The answer lies in clear rules. Which roles can work from home? How many days? What security tools apply? How will performance be judged? Companies must spell this out.
Workers will watch actions
For employees, the Prime Minister’s advice will raise expectations. But advice alone does not change office policy.
Workers will watch what HR teams do next. Will companies revise hybrid rules? Will they stagger office timings? Will they reduce mandatory attendance? Or will this remain a talking point?
The business case is stronger than many boardrooms admit. Less commuting can mean less burnout. Lower burnout can mean fewer resignations. Fewer resignations save hiring and training costs.
There is also a public interest angle. Less traffic means less fuel use and cleaner air. Families get more time together.

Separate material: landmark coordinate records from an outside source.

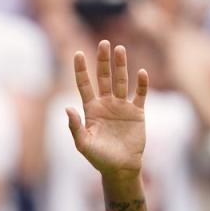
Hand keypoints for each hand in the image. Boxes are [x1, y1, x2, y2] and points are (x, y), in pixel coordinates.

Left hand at [66, 40, 148, 180]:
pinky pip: (140, 94)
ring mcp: (122, 107)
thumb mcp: (83, 144)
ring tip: (120, 49)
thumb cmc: (99, 158)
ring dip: (121, 66)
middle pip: (103, 77)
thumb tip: (67, 108)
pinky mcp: (137, 113)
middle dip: (103, 61)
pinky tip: (141, 72)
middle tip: (104, 43)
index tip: (77, 53)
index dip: (81, 69)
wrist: (120, 168)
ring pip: (122, 81)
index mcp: (91, 109)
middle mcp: (106, 104)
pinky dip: (142, 84)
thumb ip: (75, 126)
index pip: (84, 84)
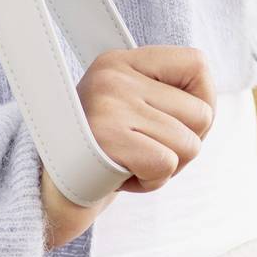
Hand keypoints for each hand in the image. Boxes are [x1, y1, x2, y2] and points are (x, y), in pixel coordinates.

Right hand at [39, 44, 216, 248]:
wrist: (47, 194)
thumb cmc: (101, 156)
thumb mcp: (132, 112)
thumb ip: (168, 101)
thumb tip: (209, 110)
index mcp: (121, 61)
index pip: (197, 64)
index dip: (203, 102)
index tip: (176, 124)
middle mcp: (113, 76)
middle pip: (202, 114)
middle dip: (182, 146)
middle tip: (141, 152)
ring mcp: (108, 104)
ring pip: (190, 144)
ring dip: (165, 169)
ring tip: (127, 163)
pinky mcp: (106, 137)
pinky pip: (166, 164)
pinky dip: (150, 182)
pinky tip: (120, 177)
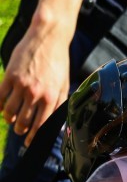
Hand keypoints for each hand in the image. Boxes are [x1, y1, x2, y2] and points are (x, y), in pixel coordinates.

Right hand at [0, 23, 70, 144]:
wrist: (48, 38)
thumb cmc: (58, 63)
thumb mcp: (64, 85)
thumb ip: (59, 104)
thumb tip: (55, 122)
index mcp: (51, 98)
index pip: (40, 125)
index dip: (33, 137)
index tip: (28, 143)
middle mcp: (35, 94)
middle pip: (23, 121)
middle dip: (20, 130)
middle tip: (18, 130)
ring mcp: (21, 85)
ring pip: (10, 111)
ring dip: (8, 118)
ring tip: (10, 119)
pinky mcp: (10, 75)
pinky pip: (0, 96)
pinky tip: (0, 107)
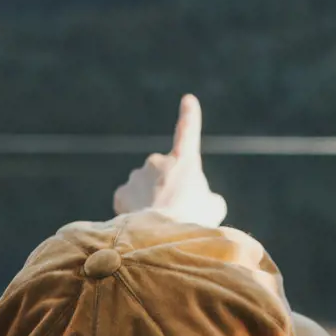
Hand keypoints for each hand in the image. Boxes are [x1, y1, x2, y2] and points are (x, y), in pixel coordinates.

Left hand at [113, 93, 227, 225]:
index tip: (188, 99)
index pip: (188, 132)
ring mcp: (137, 176)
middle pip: (165, 175)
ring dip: (152, 201)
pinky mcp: (122, 193)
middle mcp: (158, 161)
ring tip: (161, 222)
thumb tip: (201, 200)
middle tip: (178, 211)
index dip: (189, 116)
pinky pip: (130, 200)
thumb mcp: (214, 207)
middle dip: (169, 189)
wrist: (164, 235)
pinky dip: (135, 210)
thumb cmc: (194, 221)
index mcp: (184, 160)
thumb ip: (206, 197)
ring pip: (146, 188)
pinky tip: (144, 223)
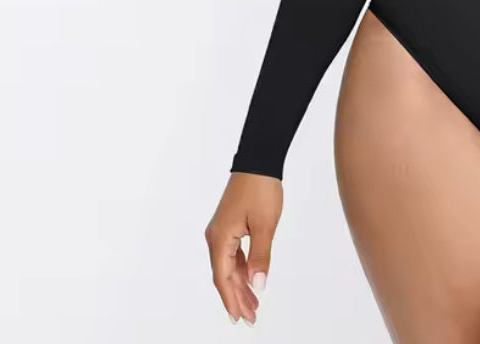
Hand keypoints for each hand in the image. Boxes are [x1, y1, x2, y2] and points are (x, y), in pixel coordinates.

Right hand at [205, 171, 282, 324]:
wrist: (258, 161)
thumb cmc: (260, 188)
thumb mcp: (264, 225)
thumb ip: (260, 257)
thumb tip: (258, 285)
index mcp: (219, 239)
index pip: (223, 278)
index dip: (232, 300)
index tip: (241, 317)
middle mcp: (215, 237)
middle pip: (224, 275)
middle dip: (237, 297)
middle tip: (250, 317)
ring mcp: (221, 231)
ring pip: (229, 266)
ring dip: (240, 285)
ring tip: (252, 304)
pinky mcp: (229, 226)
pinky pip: (233, 254)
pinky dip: (241, 269)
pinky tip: (250, 279)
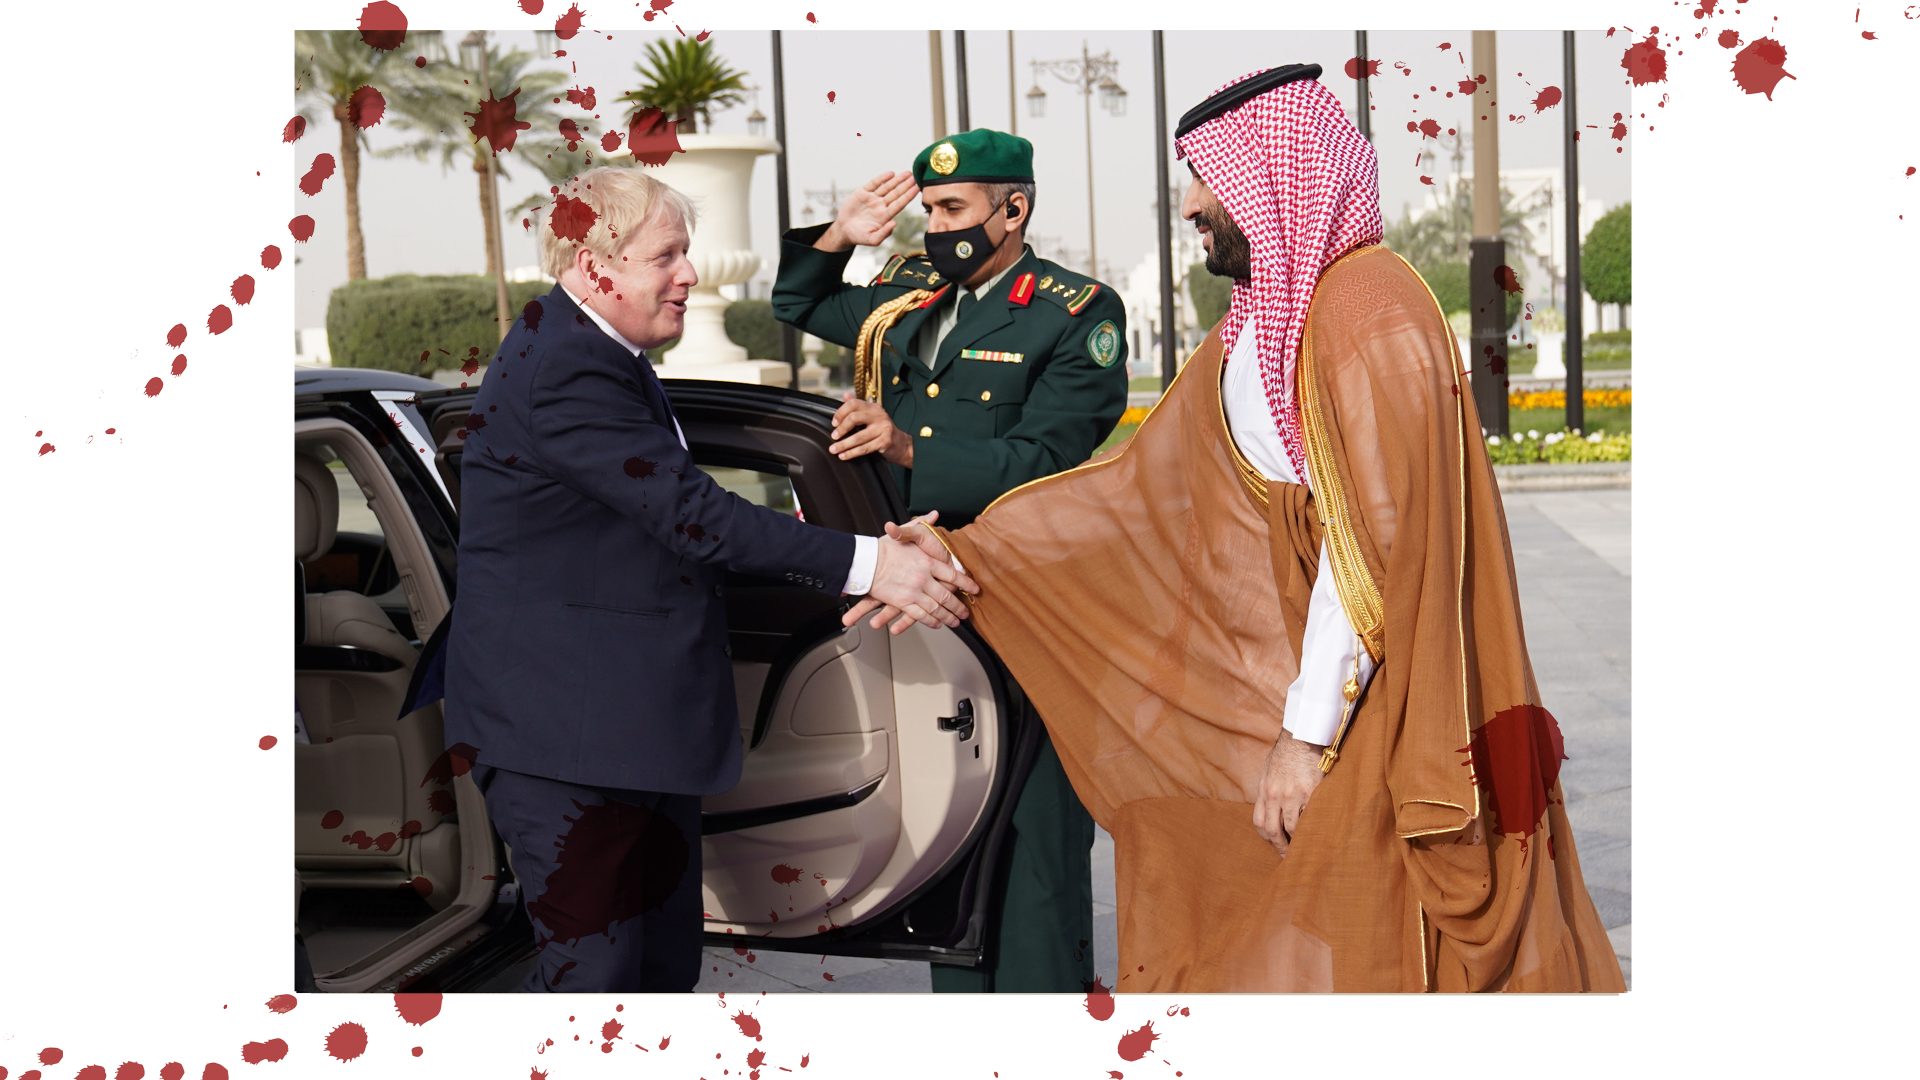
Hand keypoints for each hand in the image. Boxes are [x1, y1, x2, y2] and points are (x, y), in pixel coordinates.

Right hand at [818, 170, 919, 250]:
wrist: (843, 230)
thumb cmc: (859, 237)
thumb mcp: (872, 240)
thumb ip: (884, 233)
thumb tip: (894, 223)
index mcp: (885, 216)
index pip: (900, 204)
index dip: (908, 196)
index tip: (917, 188)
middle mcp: (881, 205)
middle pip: (896, 193)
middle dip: (906, 185)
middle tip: (916, 177)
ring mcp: (872, 198)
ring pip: (887, 187)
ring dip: (897, 180)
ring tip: (907, 173)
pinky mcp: (862, 193)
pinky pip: (874, 183)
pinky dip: (882, 178)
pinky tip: (891, 174)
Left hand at [830, 393, 912, 464]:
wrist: (901, 444)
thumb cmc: (883, 430)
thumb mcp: (872, 416)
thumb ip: (858, 407)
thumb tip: (845, 395)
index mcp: (874, 407)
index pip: (854, 404)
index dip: (841, 412)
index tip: (834, 422)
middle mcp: (879, 415)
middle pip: (855, 418)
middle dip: (841, 428)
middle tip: (833, 436)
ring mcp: (883, 428)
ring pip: (858, 437)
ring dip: (843, 444)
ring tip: (833, 449)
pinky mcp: (885, 442)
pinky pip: (864, 448)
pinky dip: (852, 453)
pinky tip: (844, 455)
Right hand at [843, 514, 977, 632]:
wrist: (865, 562)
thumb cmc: (883, 548)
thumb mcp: (905, 532)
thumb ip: (921, 524)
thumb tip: (934, 514)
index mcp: (927, 562)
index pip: (953, 575)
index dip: (966, 583)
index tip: (974, 589)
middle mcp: (923, 578)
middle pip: (948, 596)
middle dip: (958, 607)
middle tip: (965, 613)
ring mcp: (914, 592)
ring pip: (937, 608)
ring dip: (948, 617)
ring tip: (955, 622)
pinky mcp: (903, 602)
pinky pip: (921, 615)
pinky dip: (931, 621)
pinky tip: (937, 623)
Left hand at [1252, 730, 1325, 859]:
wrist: (1301, 737)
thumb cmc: (1286, 753)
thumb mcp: (1268, 770)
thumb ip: (1269, 790)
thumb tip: (1270, 806)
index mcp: (1264, 790)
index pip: (1259, 822)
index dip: (1266, 837)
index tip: (1274, 845)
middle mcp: (1275, 795)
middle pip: (1273, 830)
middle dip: (1280, 846)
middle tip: (1288, 856)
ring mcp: (1292, 795)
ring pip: (1292, 827)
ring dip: (1296, 840)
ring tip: (1303, 848)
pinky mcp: (1310, 792)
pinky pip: (1309, 817)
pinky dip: (1311, 827)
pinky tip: (1315, 833)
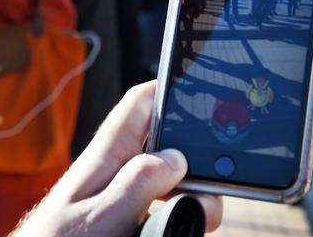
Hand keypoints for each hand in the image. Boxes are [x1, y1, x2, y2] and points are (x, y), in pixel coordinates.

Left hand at [10, 81, 222, 235]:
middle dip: (193, 155)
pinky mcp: (125, 216)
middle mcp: (115, 167)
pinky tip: (183, 225)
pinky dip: (179, 209)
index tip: (202, 91)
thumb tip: (177, 158)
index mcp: (106, 154)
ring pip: (169, 177)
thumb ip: (137, 183)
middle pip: (165, 141)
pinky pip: (162, 202)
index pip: (141, 102)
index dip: (170, 88)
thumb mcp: (101, 216)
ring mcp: (121, 192)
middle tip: (211, 183)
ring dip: (191, 190)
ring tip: (199, 214)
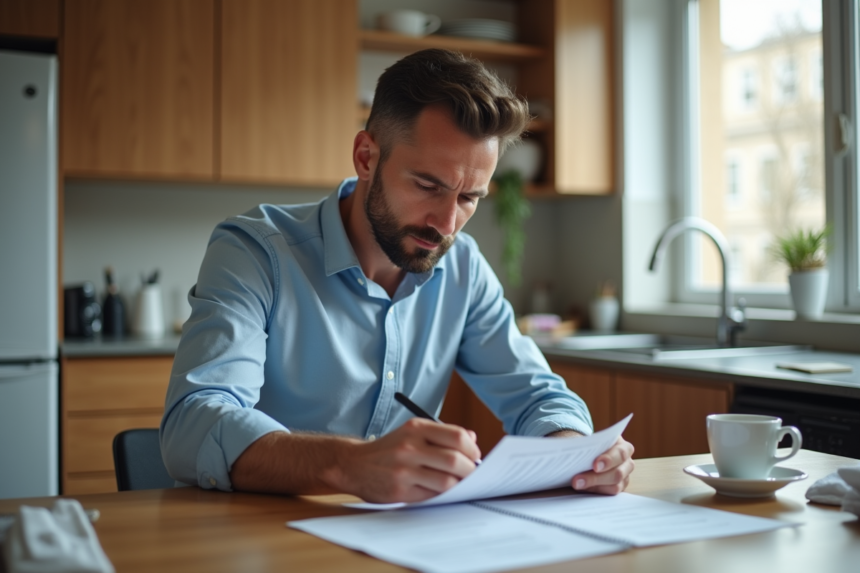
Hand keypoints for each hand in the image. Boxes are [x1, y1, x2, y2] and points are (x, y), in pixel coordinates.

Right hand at [336, 418, 481, 503]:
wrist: (353, 464)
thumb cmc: (390, 449)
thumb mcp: (412, 432)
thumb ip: (442, 434)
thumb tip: (473, 441)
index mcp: (416, 428)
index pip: (457, 437)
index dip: (472, 449)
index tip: (475, 457)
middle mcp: (410, 446)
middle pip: (454, 460)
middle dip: (470, 470)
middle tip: (473, 475)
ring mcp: (404, 469)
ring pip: (446, 481)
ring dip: (459, 485)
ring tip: (459, 484)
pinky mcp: (399, 490)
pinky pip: (432, 496)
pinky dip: (442, 495)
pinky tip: (442, 492)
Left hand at [571, 436, 634, 494]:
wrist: (593, 451)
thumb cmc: (593, 444)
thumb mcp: (592, 440)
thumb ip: (586, 445)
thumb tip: (573, 450)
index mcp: (623, 446)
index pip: (621, 453)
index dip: (609, 460)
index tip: (595, 465)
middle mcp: (627, 463)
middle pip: (618, 473)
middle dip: (596, 477)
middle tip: (577, 480)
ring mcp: (624, 477)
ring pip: (615, 486)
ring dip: (594, 486)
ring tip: (576, 484)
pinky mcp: (618, 487)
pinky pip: (610, 493)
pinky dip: (595, 490)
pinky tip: (583, 487)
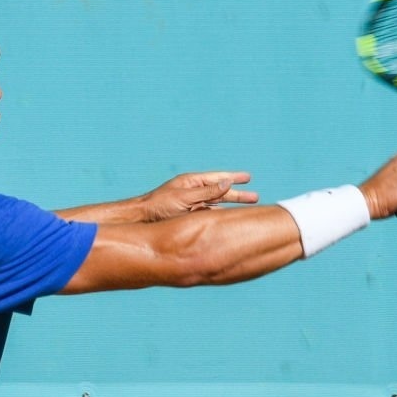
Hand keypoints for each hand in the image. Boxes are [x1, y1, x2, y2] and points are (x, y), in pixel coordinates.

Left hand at [137, 171, 258, 220]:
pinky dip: (221, 215)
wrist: (142, 219)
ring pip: (217, 204)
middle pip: (221, 192)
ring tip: (248, 207)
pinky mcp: (189, 216)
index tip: (248, 177)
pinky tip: (231, 219)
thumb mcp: (184, 198)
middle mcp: (194, 192)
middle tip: (255, 197)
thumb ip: (207, 192)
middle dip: (238, 194)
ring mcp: (192, 204)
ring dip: (232, 206)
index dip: (234, 178)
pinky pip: (209, 214)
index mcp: (192, 182)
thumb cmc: (159, 206)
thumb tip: (227, 182)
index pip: (218, 179)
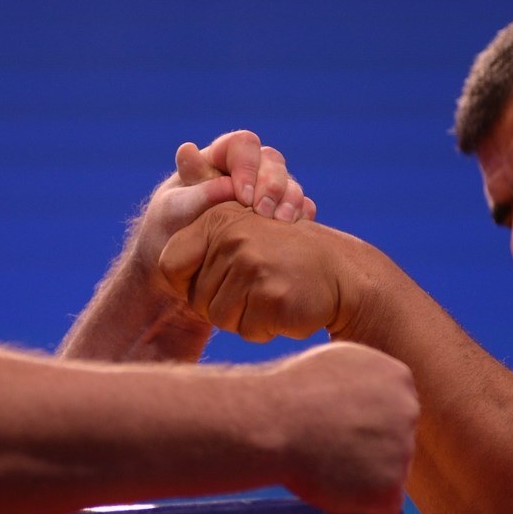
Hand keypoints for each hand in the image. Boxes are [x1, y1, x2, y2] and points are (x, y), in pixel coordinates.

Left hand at [159, 201, 347, 341]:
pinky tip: (286, 307)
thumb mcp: (241, 229)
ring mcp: (253, 266)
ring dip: (244, 318)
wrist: (343, 274)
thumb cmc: (282, 257)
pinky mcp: (272, 295)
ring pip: (219, 318)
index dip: (187, 283)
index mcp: (218, 218)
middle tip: (258, 286)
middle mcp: (232, 237)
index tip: (216, 280)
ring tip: (271, 295)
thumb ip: (203, 224)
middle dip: (223, 304)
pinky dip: (265, 328)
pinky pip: (248, 330)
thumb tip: (176, 183)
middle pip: (195, 299)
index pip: (169, 264)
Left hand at [176, 131, 315, 222]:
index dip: (247, 166)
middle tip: (262, 213)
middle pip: (272, 162)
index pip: (243, 144)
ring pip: (290, 184)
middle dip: (272, 185)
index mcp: (219, 157)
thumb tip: (226, 183)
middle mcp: (247, 170)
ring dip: (289, 202)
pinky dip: (300, 218)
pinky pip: (300, 209)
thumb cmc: (169, 229)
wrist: (179, 266)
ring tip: (279, 224)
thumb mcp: (174, 211)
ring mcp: (266, 191)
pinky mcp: (279, 215)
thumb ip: (197, 192)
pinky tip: (291, 233)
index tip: (241, 197)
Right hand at [259, 342, 417, 513]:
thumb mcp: (336, 364)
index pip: (395, 410)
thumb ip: (362, 383)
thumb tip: (363, 401)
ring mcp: (403, 451)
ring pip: (390, 474)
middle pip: (397, 441)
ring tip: (325, 466)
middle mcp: (408, 412)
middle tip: (332, 451)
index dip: (366, 423)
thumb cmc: (287, 393)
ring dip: (364, 477)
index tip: (341, 428)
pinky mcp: (390, 489)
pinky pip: (383, 506)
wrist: (269, 424)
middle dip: (370, 450)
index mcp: (397, 378)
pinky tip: (334, 489)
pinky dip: (361, 505)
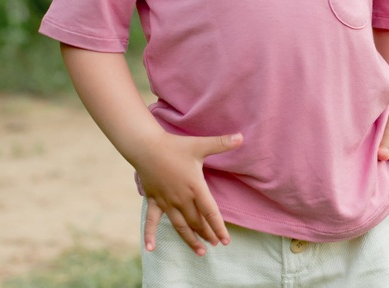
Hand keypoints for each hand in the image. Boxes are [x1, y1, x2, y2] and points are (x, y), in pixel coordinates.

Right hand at [137, 131, 243, 255]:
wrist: (147, 147)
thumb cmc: (175, 146)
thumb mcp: (200, 144)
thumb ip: (221, 143)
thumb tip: (241, 137)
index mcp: (195, 187)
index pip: (210, 212)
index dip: (218, 227)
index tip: (225, 241)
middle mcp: (181, 199)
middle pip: (197, 222)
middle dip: (207, 234)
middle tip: (215, 244)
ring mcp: (166, 202)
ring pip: (180, 226)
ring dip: (190, 239)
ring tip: (199, 251)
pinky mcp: (154, 200)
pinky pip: (151, 221)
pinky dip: (150, 235)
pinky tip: (150, 249)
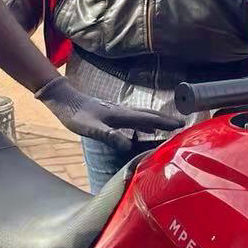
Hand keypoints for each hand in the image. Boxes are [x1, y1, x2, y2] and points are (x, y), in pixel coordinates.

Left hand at [36, 76, 180, 147]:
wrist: (65, 101)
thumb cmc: (77, 116)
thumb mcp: (92, 129)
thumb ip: (110, 136)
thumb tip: (128, 146)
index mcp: (122, 115)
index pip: (148, 119)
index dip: (165, 122)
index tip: (181, 125)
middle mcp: (123, 112)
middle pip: (149, 115)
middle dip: (165, 120)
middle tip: (181, 124)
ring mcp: (118, 112)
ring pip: (142, 116)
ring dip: (157, 121)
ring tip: (168, 126)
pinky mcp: (112, 114)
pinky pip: (134, 119)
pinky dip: (145, 123)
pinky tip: (145, 128)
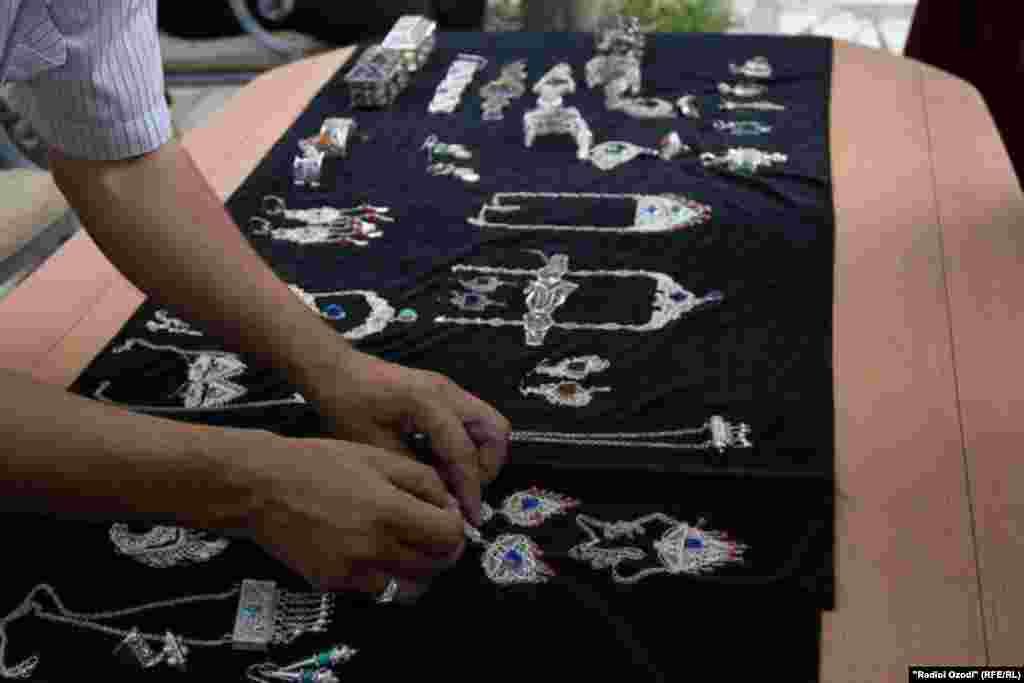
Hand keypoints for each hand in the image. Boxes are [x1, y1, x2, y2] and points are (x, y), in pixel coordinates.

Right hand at [231, 430, 466, 595]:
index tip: (449, 519)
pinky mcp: (333, 585)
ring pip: (409, 588)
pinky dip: (384, 576)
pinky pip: (376, 590)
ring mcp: (352, 572)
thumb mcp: (378, 458)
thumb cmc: (316, 465)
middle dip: (443, 550)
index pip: (449, 536)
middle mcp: (373, 547)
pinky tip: (373, 551)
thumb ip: (424, 481)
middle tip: (433, 533)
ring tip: (405, 545)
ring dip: (417, 570)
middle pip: (436, 567)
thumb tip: (450, 506)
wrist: (262, 487)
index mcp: (389, 511)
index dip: (456, 527)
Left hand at [308, 348, 510, 525]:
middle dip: (487, 467)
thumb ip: (413, 471)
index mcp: (427, 402)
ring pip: (490, 424)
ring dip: (482, 455)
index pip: (464, 450)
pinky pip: (473, 421)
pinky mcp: (445, 393)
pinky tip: (443, 465)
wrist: (335, 369)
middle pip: (496, 430)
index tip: (471, 518)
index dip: (470, 488)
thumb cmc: (346, 404)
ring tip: (455, 480)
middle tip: (465, 492)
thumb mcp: (374, 445)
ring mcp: (450, 389)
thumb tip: (444, 501)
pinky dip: (469, 445)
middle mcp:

Cities breathe a little easier.
Still, work from home must not become a way to stretch working hours. Many employees learned that lesson during the pandemic. When home becomes office, the workday can quietly expand.
Companies must protect boundaries. Flexibility should not mean always available.
The next move belongs to India’s IT employers. They can treat Modi’s advice as a polite headline and move on. Or they can use it to redesign work in a way that suits cities, workers and business.
For ordinary employees, the issue is simple. They are not asking to avoid work. They are asking why work must begin with a traffic jam.